私たちが普段口にしている料理は、調味料の配合、熱の加え方などの化学反応によって大いに味が変化しています。さらに、味覚は舌だけでなく、におい、料理の見た目などの身体のさまざまな機能が複雑に絡み合って感じられるものです。おいしさをつくる/感じるという行為は、個人の経験と工夫の積み重ねの暗黙知として伝承されてきました。一方で、これらを理論立てて体系化することを試みる調理科学の発達や、テクノロジーを用いておいしさを客観的に定義づけようとする動きもみられます。
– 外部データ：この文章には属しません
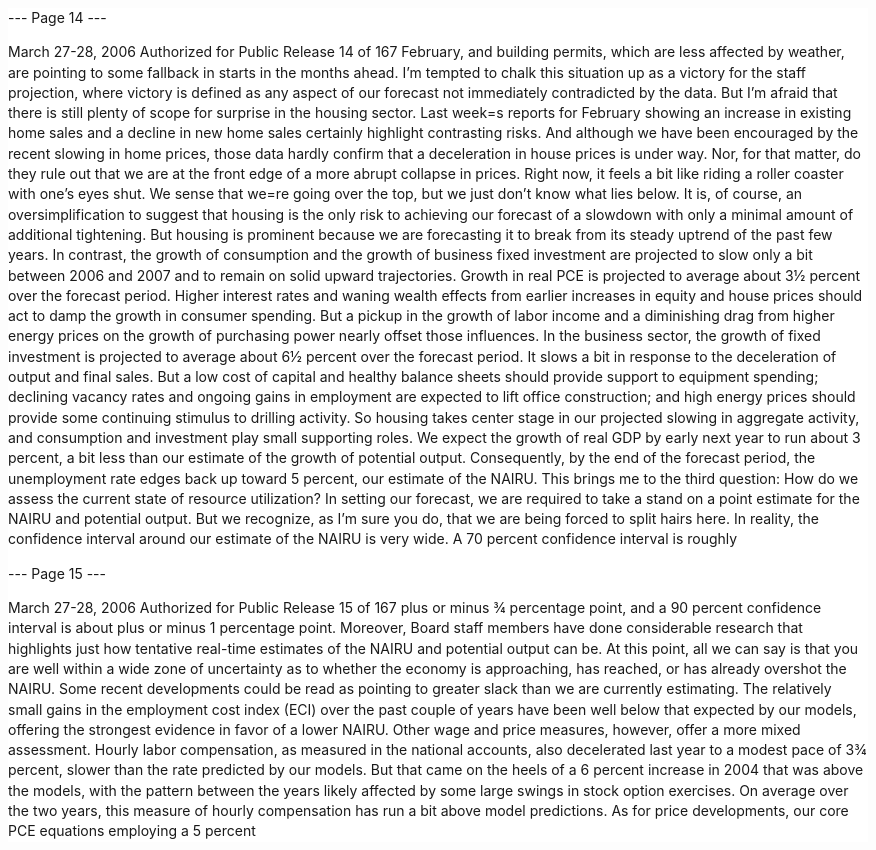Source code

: --- Page 14 ---

March 27-28, 2006 Authorized for Public Release 14 of 167
February, and building permits, which are less affected by weather, are pointing to
some fallback in starts in the months ahead.
I’m tempted to chalk this situation up as a victory for the staff projection, where
victory is defined as any aspect of our forecast not immediately contradicted by the
data. But I’m afraid that there is still plenty of scope for surprise in the housing
sector. Last week=s reports for February showing an increase in existing home sales
and a decline in new home sales certainly highlight contrasting risks. And although
we have been encouraged by the recent slowing in home prices, those data hardly
confirm that a deceleration in house prices is under way. Nor, for that matter, do they
rule out that we are at the front edge of a more abrupt collapse in prices. Right now,
it feels a bit like riding a roller coaster with one’s eyes shut. We sense that we=re
going over the top, but we just don’t know what lies below.
It is, of course, an oversimplification to suggest that housing is the only risk to
achieving our forecast of a slowdown with only a minimal amount of additional
tightening. But housing is prominent because we are forecasting it to break from its
steady uptrend of the past few years.
In contrast, the growth of consumption and the growth of business fixed
investment are projected to slow only a bit between 2006 and 2007 and to remain on
solid upward trajectories. Growth in real PCE is projected to average about
3½ percent over the forecast period. Higher interest rates and waning wealth effects
from earlier increases in equity and house prices should act to damp the growth in
consumer spending. But a pickup in the growth of labor income and a diminishing
drag from higher energy prices on the growth of purchasing power nearly offset those
influences.
In the business sector, the growth of fixed investment is projected to average
about 6½ percent over the forecast period. It slows a bit in response to the
deceleration of output and final sales. But a low cost of capital and healthy balance
sheets should provide support to equipment spending; declining vacancy rates and
ongoing gains in employment are expected to lift office construction; and high energy
prices should provide some continuing stimulus to drilling activity.
So housing takes center stage in our projected slowing in aggregate activity, and
consumption and investment play small supporting roles. We expect the growth of
real GDP by early next year to run about 3 percent, a bit less than our estimate of the
growth of potential output. Consequently, by the end of the forecast period, the
unemployment rate edges back up toward 5 percent, our estimate of the NAIRU.
This brings me to the third question: How do we assess the current state of
resource utilization? In setting our forecast, we are required to take a stand on a point
estimate for the NAIRU and potential output. But we recognize, as I’m sure you do,
that we are being forced to split hairs here. In reality, the confidence interval around
our estimate of the NAIRU is very wide. A 70 percent confidence interval is roughly

--- Page 15 ---

March 27-28, 2006 Authorized for Public Release 15 of 167
plus or minus ¾ percentage point, and a 90 percent confidence interval is about plus
or minus 1 percentage point. Moreover, Board staff members have done considerable
research that highlights just how tentative real-time estimates of the NAIRU and
potential output can be. At this point, all we can say is that you are well within a
wide zone of uncertainty as to whether the economy is approaching, has reached, or
has already overshot the NAIRU.
Some recent developments could be read as pointing to greater slack than we are
currently estimating. The relatively small gains in the employment cost index (ECI)
over the past couple of years have been well below that expected by our models,
offering the strongest evidence in favor of a lower NAIRU. Other wage and price
measures, however, offer a more mixed assessment. Hourly labor compensation, as
measured in the national accounts, also decelerated last year to a modest pace of 3¾
percent, slower than the rate predicted by our models. But that came on the heels of a
6 percent increase in 2004 that was above the models, with the pattern between the
years likely affected by some large swings in stock option exercises. On average over
the two years, this measure of hourly compensation has run a bit above model
predictions.
As for price developments, our core PCE equations employing a 5 percent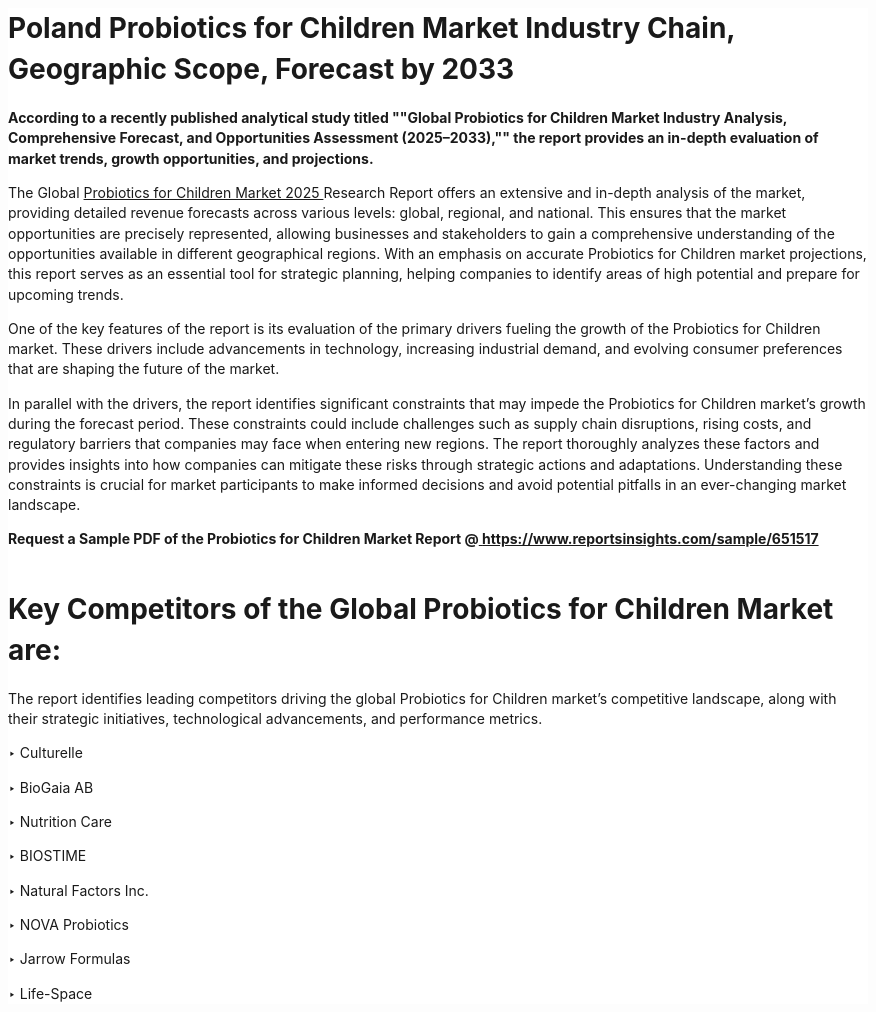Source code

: # Poland Probiotics for Children Market Industry Chain, Geographic Scope, Forecast by 2033

<strong>According to a recently published analytical study titled ""Global Probiotics for Children Market Industry Analysis, Comprehensive Forecast, and Opportunities Assessment (2025–2033),"" the report provides an in-depth evaluation of market trends, growth opportunities, and projections.</strong>

The Global <a href=https://www.reportsinsights.com/sample/651517>Probiotics for Children Market 2025 </a> Research Report offers an extensive and in-depth analysis of the market, providing detailed revenue forecasts across various levels: global, regional, and national. This ensures that the market opportunities are precisely represented, allowing businesses and stakeholders to gain a comprehensive understanding of the opportunities available in different geographical regions. With an emphasis on accurate Probiotics for Children market projections, this report serves as an essential tool for strategic planning, helping companies to identify areas of high potential and prepare for upcoming trends.

One of the key features of the report is its evaluation of the primary drivers fueling the growth of the Probiotics for Children market. These drivers include advancements in technology, increasing industrial demand, and evolving consumer preferences that are shaping the future of the market. 

In parallel with the drivers, the report identifies significant constraints that may impede the Probiotics for Children market’s growth during the forecast period. These constraints could include challenges such as supply chain disruptions, rising costs, and regulatory barriers that companies may face when entering new regions. The report thoroughly analyzes these factors and provides insights into how companies can mitigate these risks through strategic actions and adaptations. Understanding these constraints is crucial for market participants to make informed decisions and avoid potential pitfalls in an ever-changing market landscape.

<strong>Request a Sample PDF of the Probiotics for Children Market Report </strong><strong>@<a href=https://www.reportsinsights.com/sample/651517> https://www.reportsinsights.com/sample/651517</a></strong></font>

# <strong>Key Competitors of the Global Probiotics for Children Market are:</strong>

The report identifies leading competitors driving the global Probiotics for Children market’s competitive landscape, along with their strategic initiatives, technological advancements, and performance metrics.

‣ Culturelle

‣ BioGaia AB

‣ Nutrition Care

‣ BIOSTIME

‣ Natural Factors Inc.

‣ NOVA Probiotics

‣ Jarrow Formulas

‣ Life-Space
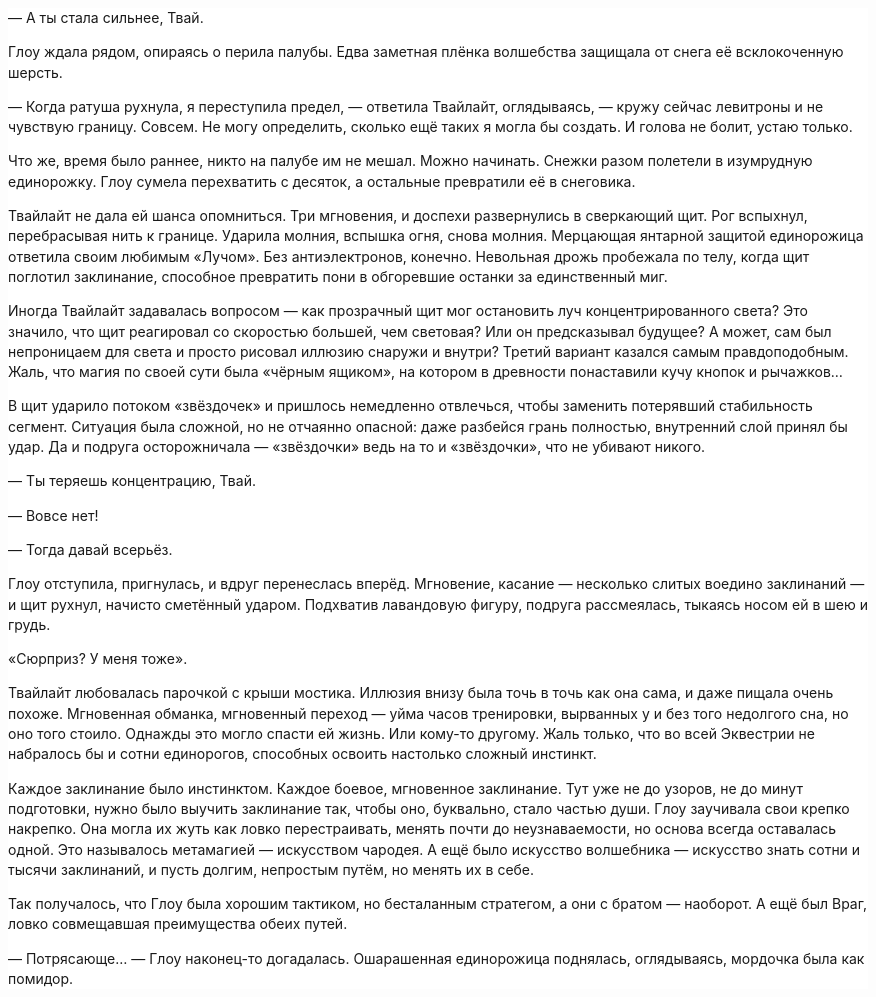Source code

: — А ты стала сильнее, Твай.

Глоу ждала рядом, опираясь о перила палубы. Едва заметная плёнка волшебства защищала от снега её всклокоченную шерсть.

— Когда ратуша рухнула, я переступила предел, — ответила Твайлайт, оглядываясь, — кружу сейчас левитроны и не чувствую границу. Совсем. Не могу определить, сколько ещё таких я могла бы создать. И голова не болит, устаю только.

Что же, время было раннее, никто на палубе им не мешал. Можно начинать. Снежки разом полетели в изумрудную единорожку. Глоу сумела перехватить с десяток, а остальные превратили её в снеговика.

Твайлайт не дала ей шанса опомниться. Три мгновения, и доспехи развернулись в сверкающий щит. Рог вспыхнул, перебрасывая нить к границе. Ударила молния, вспышка огня, снова молния. Мерцающая янтарной защитой единорожица ответила своим любимым «Лучом». Без антиэлектронов, конечно. Невольная дрожь пробежала по телу, когда щит поглотил заклинание, способное превратить пони в обгоревшие останки за единственный миг.

Иногда Твайлайт задавалась вопросом — как прозрачный щит мог остановить луч концентрированного света? Это значило, что щит реагировал со скоростью большей, чем световая? Или он предсказывал будущее? А может, сам был непроницаем для света и просто рисовал иллюзию снаружи и внутри? Третий вариант казался самым правдоподобным. Жаль, что магия по своей сути была «чёрным ящиком», на котором в древности понаставили кучу кнопок и рычажков…

В щит ударило потоком «звёздочек» и пришлось немедленно отвлечься, чтобы заменить потерявший стабильность сегмент. Ситуация была сложной, но не отчаянно опасной: даже разбейся грань полностью, внутренний слой принял бы удар. Да и подруга осторожничала — «звёздочки» ведь на то и «звёздочки», что не убивают никого.

— Ты теряешь концентрацию, Твай.

— Вовсе нет!

— Тогда давай всерьёз.

Глоу отступила, пригнулась, и вдруг перенеслась вперёд. Мгновение, касание — несколько слитых воедино заклинаний — и щит рухнул, начисто сметённый ударом. Подхватив лавандовую фигуру, подруга рассмеялась, тыкаясь носом ей в шею и грудь.

«Сюрприз? У меня тоже».

Твайлайт любовалась парочкой с крыши мостика. Иллюзия внизу была точь в точь как она сама, и даже пищала очень похоже. Мгновенная обманка, мгновенный переход — уйма часов тренировки, вырванных у и без того недолгого сна, но оно того стоило. Однажды это могло спасти ей жизнь. Или кому-то другому. Жаль только, что во всей Эквестрии не набралось бы и сотни единорогов, способных освоить настолько сложный инстинкт.

Каждое заклинание было инстинктом. Каждое боевое, мгновенное заклинание. Тут уже не до узоров, не до минут подготовки, нужно было выучить заклинание так, чтобы оно, буквально, стало частью души. Глоу заучивала свои крепко накрепко. Она могла их жуть как ловко перестраивать, менять почти до неузнаваемости, но основа всегда оставалась одной. Это называлось метамагией — искусством чародея. А ещё было искусство волшебника — искусство знать сотни и тысячи заклинаний, и пусть долгим, непростым путём, но менять их в себе.

Так получалось, что Глоу была хорошим тактиком, но бесталанным стратегом, а они с братом — наоборот. А ещё был Враг, ловко совмещавшая преимущества обеих путей.

— Потрясающе… — Глоу наконец-то догадалась. Ошарашенная единорожица поднялась, оглядываясь, мордочка была как помидор.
まず、参加者は「ワンプッシュスープ」というワークで、調味料を調合してサンプルスープの味を再現します。次に、私たちの身体が味覚を感じるしくみや、近年の調理の潮流について講義形式で学びます。最後に、加熱の温度や時間を変化させながら身近な素材を調理します。仮説、実践、検証、考察といった科学的な態度を以って、調理する・食べるという活動を捉え直すことで、参加者は新たな調理の地平を開拓し、おいしさの観念をアップデートしていきます。
ワークショップ概要
所要時間:120分
参加人数:10名
対象年齢:小学校1年生〜一般
ワークショップの流れ
- このワークショップの説明
- ワンプッシュスープ
- 味覚とはなにか(レクチャー)
- 食材選び
- 調理
- データベースをつくる
- 自分のレシピをつくる
トピック
ワンプッシュスープ
講師が用意したサンプルスープを飲んで再現します。経験や感覚に頼りながら、だし汁、ラー油、豆乳、しょうゆ、ナンプラー、酢などの調味料を組み合わせます。私たちは「甘味、酸味、塩味、苦味、うま味」といった舌で感じる味覚だけではなく、見た目や香り、体調によっても、料理の味わいが左右されていることに気づきます。スープの調理と味見を通して、味わうことに対する意識を研ぎ澄ませていくほか、自身の身体を観察する態度や、調理に科学的手法(仮説、検証、考察)を取り入れる心構えを形成します。
調理
1cm四方のキューブ状に切りそろえられた野菜・果物などの食材から、好きなものを3つ選びます。まず、食材を生で味わい、食感や味についてレポートを記入します。次に、選んだ食材に対して「焼く」「蒸す」「揚げる」いずれかの調理方法とそれぞれの調理時間を選択し、調理後の風味や見た目について仮説を立てます。調理後の試食では、仮説が妥当であったか否かを検証し、食感や味にについてレポートを記します。これを参加者全員で、異なる食材で行うことによって食材のデータベースが完成します。さらに、データベースを元に、おいしいと感じる食材の食べ合わせを発見し自分のレシピとして作成し、発表します。
おいしさをつくる/感じる方法の多様化
調理をサイエンスの観点から捉えようとする例として、1980年代のフランスに端を発した「分子ガストロノミー」が挙げられます。分子ガストロノミーは、食材の構成要素(分子)に焦点を当てて調理をすることで、食材の舌触りや味わい、見た目を変化させます。それらの変化がおいしさを含む食事体験に与える影響を追求しています。また、メディア・テクノロジーの発達により、おいしい「食べ合わせ」を可視化した膨大なデータベースをインターネット上で共有する活動や、食材のおいしさを数値化し評価することのできる味覚センサーの開発も進んでいます。このように食にまつわる体験が、客観的に記述され共有されることを通じて、これまで調理に参加しなかった層が調理に関心を持つことで、さらなる調理法の発展も想定されています。